Zelenskyy menambahkan pasukan Rusia juga mengerahkan pasukan ke arah Lysychansk, Bakhmut, dan Slovyansk.
“Tentara Rusia sedang mencoba untuk mengerahkan pasukan cadangan di Donbas. Tapi cadangan apa yang bisa mereka miliki sekarang? Tampaknya mereka akan mencoba untuk berperang dengan pasukan wajib militer yang kurang terlatih. Jenderal Rusia melihat warga mereka hanya sebagai umpan meriam yang mereka butuhkan untuk mendapatkan keuntungan dalam jumlah - tenaga kerja dan peralatan militer," kata Zelenskyy.
Dia menggarisbawahi bahwa jika pasukan Rusia terus dikerahkan ke Ukraina, pasukan Moskow yang tewas bisa melewati 40.000 pasukan pada Juni."
"Tidak ada perang lain dalam beberapa dekade, mereka kehilangan begitu banyak personil," tambahnya.
Zelenskyy juga mengingat seruan negaranya untuk sistem pertahanan rudal modern.
“Pasokan sistem seperti itu dimungkinkan tahun ini, tahun lalu, dan bahkan lebih awal. Apakah kami mendapatkannya? Tidak. Apakah kami membutuhkannya? Ya. Sudah ada 2.606 jawaban afirmatif untuk pertanyaan ini dalam bentuk berbagai rudal jelajah Rusia yang telah mencapai kota-kota Ukraina, kota-kota kami, desa-desa kami sejak 24 Februari.
"Ini adalah tragedi yang bisa dicegah jika suara Ukraina didengar," ucap Zelenskyy.

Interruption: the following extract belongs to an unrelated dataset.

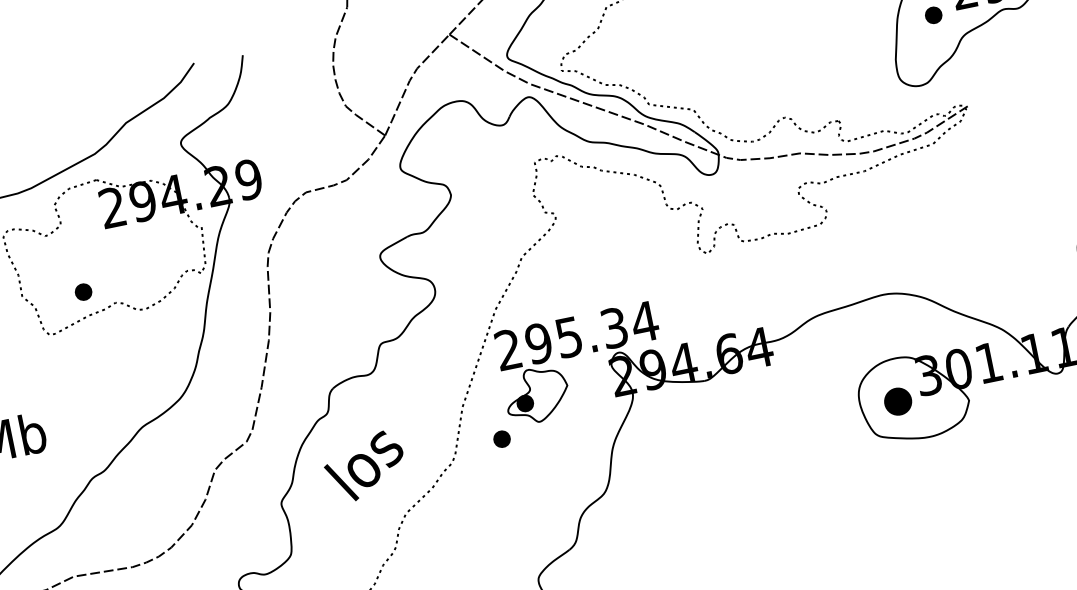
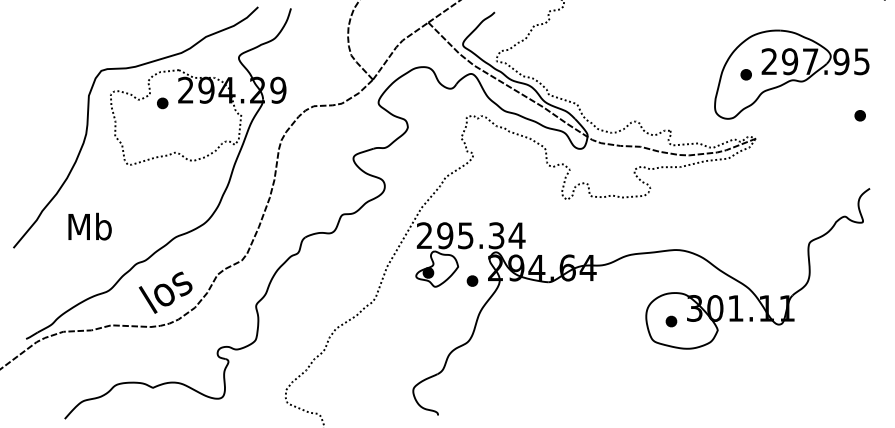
part: (83, 292) -> (162, 103), moved
part: (898, 401) -> (671, 321), size x0.62
part: (501, 438) -> (472, 280), moved
text: (364, 466) -> (165, 292), moved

Zelenskyy menekankan mereka "bekerja setiap hari" dengan Uni Eropa untuk menerima keanggotaan Ukraina, dan Kyiv telah melakukan semuanya sebagai respons positif.
"Satu-satunya pertanyaan adalah tekad beberapa pemimpin Eropa," ungkap Zelenskyy.
Lebih dari 4.300 warga sipil telah tewas di Ukraina, termasuk sedikitnya 1.098 wanita dan 102 anak perempuan, sementara lebih dari 14 juta orang terpaksa meninggalkan rumah mereka, termasuk lebih dari 7,3 juta yang telah melarikan diri ke negara lain, sejak Rusia melancarkan perang pada 24 Februari, menurut data PBB.
Menurut UNICEF, dua anak tewas setiap hari dalam perang.
Sekitar 15,7 juta orang di negara ini membutuhkan bantuan kemanusiaan.